私が動かしているのは機械学習を利用したWebアプリケーションなので、推薦の結果をWeb UIに表示させるだけではなく、学習のプロセスなどが必要です。学習はメモリもCPUもある程度必要なバッチ処理なので、CloudWatch Eventから定期的にAWS Batchを起動させるようにします。AWS Batchは仕事で使っているのでさすがにスムーズに行きました。AWS Batchは以下の3つから構成されています。

  • コンピューティング環境
    • VPCやサブネット、必要なVCpu数などを管理。リソースが足りなければ追加でEC2インスタンスを立ち上げ、不要になったら落としてくれる
  • ジョブキュー
    • キューのくせにどのコンピューティング環境にどういう優先順位でジョブを投入するかなどが指定できる
    • キューに状態が管理されているので、EC2が立ち上がりまくってAWS破産するといった心配がない
  • ジョブ定義
    • ECSのタスク定義と大体似たようなものです。最近、タイムアウトのサポートもされて安心感が増した

察しのいい方は分かるかもしれませんが、AWS Batchの裏側ではECSのクラスタやサービス、ジョブ定義が勝手に作られます。
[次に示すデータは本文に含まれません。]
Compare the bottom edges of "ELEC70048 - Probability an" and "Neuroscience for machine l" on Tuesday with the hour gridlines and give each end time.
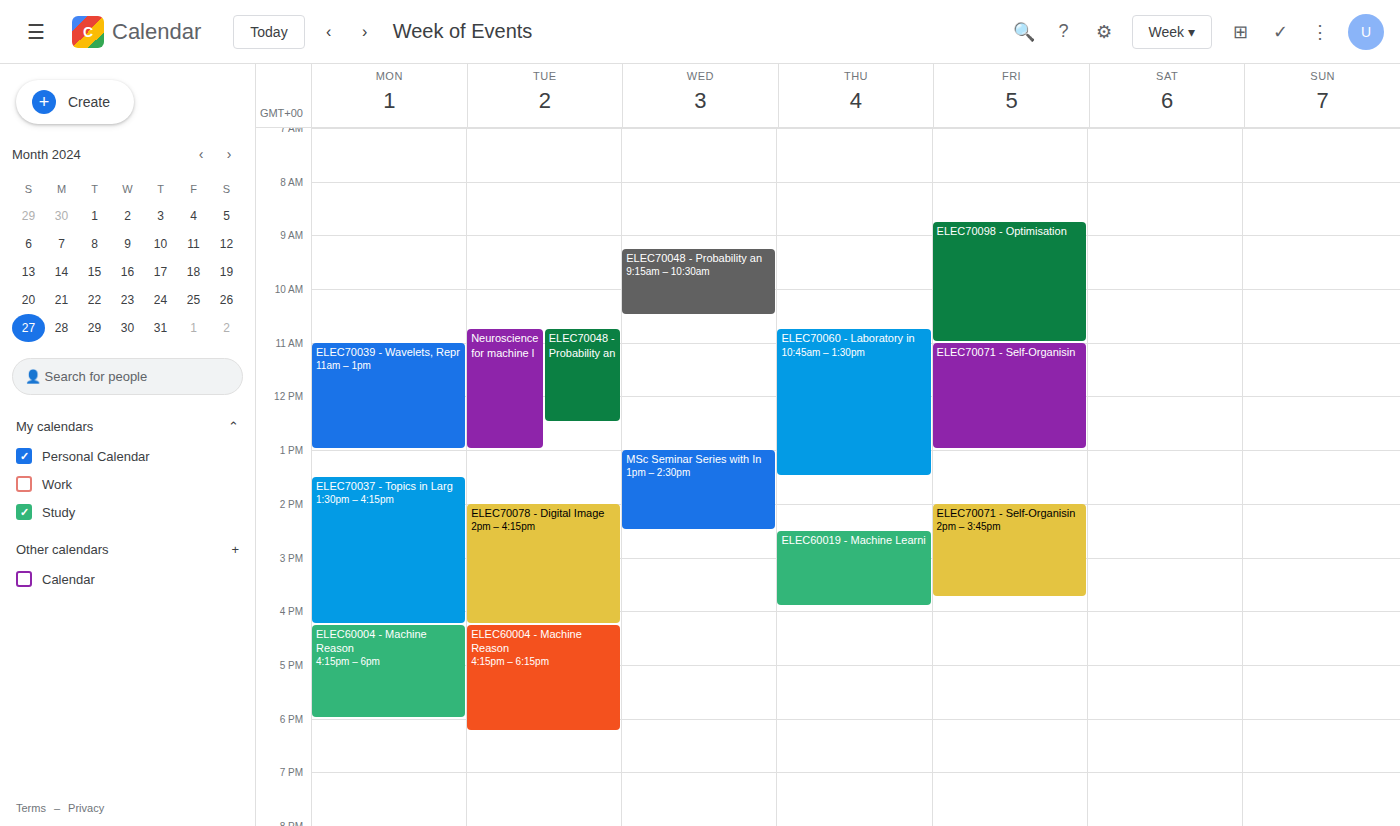
"ELEC70048 - Probability an": 12:30 PM, halfway between the 12 PM and 1 PM lines. "Neuroscience for machine l": 1:00 PM, exactly on the 1 PM line.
学習ジョブや推薦結果の計算のジョブを定期的に投下していきたいのですが、そういったcron的なことまではAWS Batchは面倒を見てくれません。Cloudwatch Event経由でジョブをkickさせます。CloudFormationを使っていると、Cloudwatch Eventから直接AWS Batchのジョブをkickすることはできないので、AWS BatchのジョブをkickするLambdaをkickさせるようにしました。コンソールからは直接指定できるようです。

AWS Batchのモニタリングについてはジョブキューの各statusに存在しているジョブの個数を見るプラグインや、ECSのモニタリングをするプラグインがあるので是非ご利用ください(宣伝)。

困ったこと

  • Fargate、早く東京リージョンにきて!
  • そもそもcloudwatch logsにログが出ていないような場合にFargateでのよいデバッグ方法が分からない
  • 個人の遊びとしてはまあまあお金がかかる。勉強代と思って割切る
    • RDS/ElastiCache/ALB/Fargate、今回は登場していないけどクロールしてきたデータを貯めるAmazon Elasticsearch Serviceもいる…
  • モニタリングの仕方がこれまでと結構変わってくるのでベストプラックティスを確立していく必要がある
    • 例: mackerelのcheck-logでログ監視していたものが同じようにはできなくなる
  • ちょっとしたWebアプリを作っているつもりだったけど、CloudFormationのymlが合わせると1000行近く & スタックが9つもできていてどうしてこんなことに…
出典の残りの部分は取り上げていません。